(Quoted passage)
Treadmill test: best mortality predictor
We all know running will keep you healthy, but can your fitness predict if your chance of survival over the next decade? A team of researchers at John Hopkins University thinks it might be able to.
Using results of fitness tests from over 58,000 people between 1991 and 2009, the researchers found that the best predictor of mortality over the following decade was what they’ve deemed the FIT Treadmill Score, based on how well patients perform on a treadmill test that increases in incline and speed over set intervals.
The study was published in the journal Mayo Clinic Proceedings.
“The FIT Treadmill Score is easy to calculate and costs nothing beyond the cost of the treadmill test itself,” said Michael Blaha, the director of clinical research at the school’s Ciccarone Center for the Prevention of Heart Disease, in a release. “We hope the score will become a mainstay in cardiologists and primary clinicians’ offices as a meaningful way to illustrate risk among those who undergo cardiac stress testing and propel people with poor results to become more physically active.”

(The data)
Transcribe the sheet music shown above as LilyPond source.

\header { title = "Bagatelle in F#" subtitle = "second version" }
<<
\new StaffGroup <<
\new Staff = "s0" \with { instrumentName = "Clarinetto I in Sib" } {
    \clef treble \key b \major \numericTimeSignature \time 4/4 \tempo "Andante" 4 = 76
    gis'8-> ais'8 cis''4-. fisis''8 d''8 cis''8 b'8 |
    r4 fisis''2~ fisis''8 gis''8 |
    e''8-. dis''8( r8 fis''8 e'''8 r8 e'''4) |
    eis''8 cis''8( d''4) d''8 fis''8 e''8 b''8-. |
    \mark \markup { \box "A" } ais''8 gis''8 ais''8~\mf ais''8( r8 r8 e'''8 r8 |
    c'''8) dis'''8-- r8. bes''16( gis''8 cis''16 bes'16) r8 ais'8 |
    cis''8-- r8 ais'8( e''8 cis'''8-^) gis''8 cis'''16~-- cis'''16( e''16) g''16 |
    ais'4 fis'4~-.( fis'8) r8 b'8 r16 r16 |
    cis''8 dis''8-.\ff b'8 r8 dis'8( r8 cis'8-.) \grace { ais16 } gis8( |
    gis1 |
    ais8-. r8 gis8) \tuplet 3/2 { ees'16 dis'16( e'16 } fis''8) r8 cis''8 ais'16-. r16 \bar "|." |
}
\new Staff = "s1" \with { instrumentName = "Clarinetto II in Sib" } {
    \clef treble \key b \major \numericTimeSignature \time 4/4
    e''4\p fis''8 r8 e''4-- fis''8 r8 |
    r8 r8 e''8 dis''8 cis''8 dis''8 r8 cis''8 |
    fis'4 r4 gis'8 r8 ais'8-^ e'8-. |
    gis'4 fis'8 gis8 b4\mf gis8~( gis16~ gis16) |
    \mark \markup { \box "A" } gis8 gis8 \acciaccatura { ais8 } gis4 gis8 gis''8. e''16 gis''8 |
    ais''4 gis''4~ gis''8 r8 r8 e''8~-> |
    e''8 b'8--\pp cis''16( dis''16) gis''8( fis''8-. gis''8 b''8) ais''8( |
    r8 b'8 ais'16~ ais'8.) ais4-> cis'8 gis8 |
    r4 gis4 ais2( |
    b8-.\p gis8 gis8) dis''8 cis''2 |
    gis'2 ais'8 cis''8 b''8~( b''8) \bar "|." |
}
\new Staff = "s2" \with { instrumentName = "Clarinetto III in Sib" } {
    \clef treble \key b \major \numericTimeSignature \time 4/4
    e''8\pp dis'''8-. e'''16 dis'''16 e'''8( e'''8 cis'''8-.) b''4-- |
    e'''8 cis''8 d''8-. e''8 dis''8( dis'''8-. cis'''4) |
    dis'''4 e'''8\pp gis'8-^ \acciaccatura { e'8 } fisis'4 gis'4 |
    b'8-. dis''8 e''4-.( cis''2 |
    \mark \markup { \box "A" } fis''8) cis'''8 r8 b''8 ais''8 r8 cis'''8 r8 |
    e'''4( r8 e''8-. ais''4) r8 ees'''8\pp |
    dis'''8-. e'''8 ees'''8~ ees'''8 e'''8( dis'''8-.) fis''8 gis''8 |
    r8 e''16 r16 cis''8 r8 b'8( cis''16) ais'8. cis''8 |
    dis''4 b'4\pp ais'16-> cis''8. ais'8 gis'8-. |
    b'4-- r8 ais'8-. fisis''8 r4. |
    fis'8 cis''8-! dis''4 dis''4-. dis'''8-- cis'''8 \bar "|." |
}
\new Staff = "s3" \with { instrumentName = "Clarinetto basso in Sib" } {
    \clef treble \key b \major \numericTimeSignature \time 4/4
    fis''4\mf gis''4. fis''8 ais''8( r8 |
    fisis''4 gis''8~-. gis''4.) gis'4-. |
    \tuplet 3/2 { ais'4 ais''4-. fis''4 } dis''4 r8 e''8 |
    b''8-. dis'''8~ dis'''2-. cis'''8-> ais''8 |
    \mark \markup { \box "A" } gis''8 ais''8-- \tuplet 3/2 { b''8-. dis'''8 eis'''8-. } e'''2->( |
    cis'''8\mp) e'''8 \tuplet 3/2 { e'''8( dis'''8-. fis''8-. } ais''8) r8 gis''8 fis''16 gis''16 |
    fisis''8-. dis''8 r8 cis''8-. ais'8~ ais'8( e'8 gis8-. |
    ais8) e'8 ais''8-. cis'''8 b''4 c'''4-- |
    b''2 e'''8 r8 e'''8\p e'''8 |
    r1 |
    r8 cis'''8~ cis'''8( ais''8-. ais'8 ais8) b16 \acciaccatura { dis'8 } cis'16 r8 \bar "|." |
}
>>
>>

(What the task asks) Copy out the treadmill test article word for word, from its headline to its final sentence.

(Output for this exercise)
Treadmill test: best mortality predictor
We all know running will keep you healthy, but can your fitness predict if your chance of survival over the next decade? A team of researchers at John Hopkins University thinks it might be able to.
Using results of fitness tests from over 58,000 people between 1991 and 2009, the researchers found that the best predictor of mortality over the following decade was what they’ve deemed the FIT Treadmill Score, based on how well patients perform on a treadmill test that increases in incline and speed over set intervals.
The study was published in the journal Mayo Clinic Proceedings.
“The FIT Treadmill Score is easy to calculate and costs nothing beyond the cost of the treadmill test itself,” said Michael Blaha, the director of clinical research at the school’s Ciccarone Center for the Prevention of Heart Disease, in a release. “We hope the score will become a mainstay in cardiologists and primary clinicians’ offices as a meaningful way to illustrate risk among those who undergo cardiac stress testing and propel people with poor results to become more physically active.”